Starting with a B&W photo with a lot of contrast – An old oak door in Ludlow, Shropshire:
Resized to 150mm on the longest edge to fit my aluminium sheet and printed on a laser printer onto glossy inkjet paper. Next cut the paper to size, spread nailpolish remover (acetone+alcohol) onto the plate and quickly place, not press, the print onto the plate face down. Leave to let the toner soften, then put paper towel on top of the image and put a second flat plate on top and weight down (an old iron doorstop). Leave for a couple of hours. Now take the plate with paper print attached and soak in soapy water to remove the paper. If all has worked – and it had – the toner remains on the aluminium.
The etching solution is 50g Copper Sulfate (amazon), 100g Salt in 500ml of water. Cover the back of the plate with duct tape to protect it. OUTSIDE – put the plate into the etching solution for 5 mins, gently brushing away the copper that gets deposited on the plate where the exposed (no toner) aluminium dissolves in the copper chloride. Lots of heat, gas and smells.
Remove plate, rinse well in lots of water and clean with nailpolish remover to remove the toner.

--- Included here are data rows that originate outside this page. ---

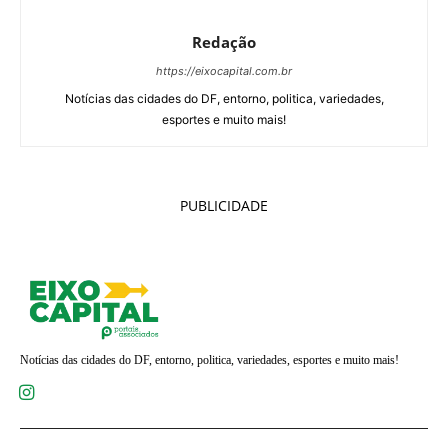
Redação
https://eixocapital.com.br
Notícias das cidades do DF, entorno, politica, variedades,
esportes e muito mais!
PUBLICIDADE
Notícias das cidades do DF, entorno, politica, variedades, esportes e muito mais!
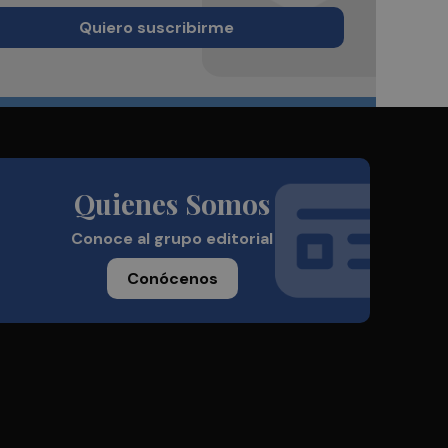
Quiero suscribirme
Quienes Somos
Conoce al grupo editorial
Conócenos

Lastly ink the plate as for linocuts and put through the roller press with fine Japanese paper and use a felt mat on top of the paper. Whilst there is room for improvement (in the quality of the initial laserprint, the toner transfer process and experimenting with etching time), I am encouraged enough with the outcome to explore this further – especially for atmospheric landscape images.